(Data for review Opens)

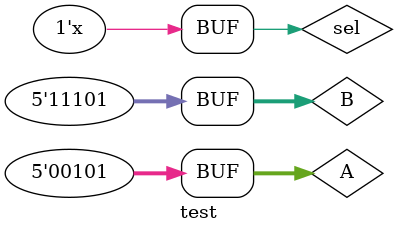
<source format=v>
module test;
// Wire P o r t s
wire [4:0] Y;
// R e g i s t e r D e c l a r a t i o n s
reg [4:0] A, B;
reg sel;

bottom_mux mux1 (Y, A, B, sel); // i n s t a n t i a t e t h e mux

initial begin
	#10
	A = 5'b01010;
	B = 5'b10101;
	sel = 1'b1;
	#10;
	A = 5'b00000;
	#10;
	sel = 1'b1;
	#10;
	B = 5'b11111;
	#5 ;
	A = 5'b00101;
	#5 ;
	sel = 1'b0;
	B = 5'b11101;
	#5;
	sel = 1'bx ;
end
always @(A or B or sel)
 $display ("At t = %0d sel = %b A = %b B = %b Y = %b", $time,
sel, A, B, Y) ;
endmodule // test
</source>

(Data for review Closes)

Nothing but the lines from the one containing "Wire P o r t s" through the final line of the data above is to be reproduced, each exactly as written.

Expected answer:
// Wire P o r t s
wire [4:0] Y;
// R e g i s t e r D e c l a r a t i o n s
reg [4:0] A, B;
reg sel;

bottom_mux mux1 (Y, A, B, sel); // i n s t a n t i a t e t h e mux

initial begin
	#10
	A = 5'b01010;
	B = 5'b10101;
	sel = 1'b1;
	#10;
	A = 5'b00000;
	#10;
	sel = 1'b1;
	#10;
	B = 5'b11111;
	#5 ;
	A = 5'b00101;
	#5 ;
	sel = 1'b0;
	B = 5'b11101;
	#5;
	sel = 1'bx ;
end
always @(A or B or sel)
 $display ("At t = %0d sel = %b A = %b B = %b Y = %b", $time,
sel, A, B, Y) ;
endmodule // test
</source>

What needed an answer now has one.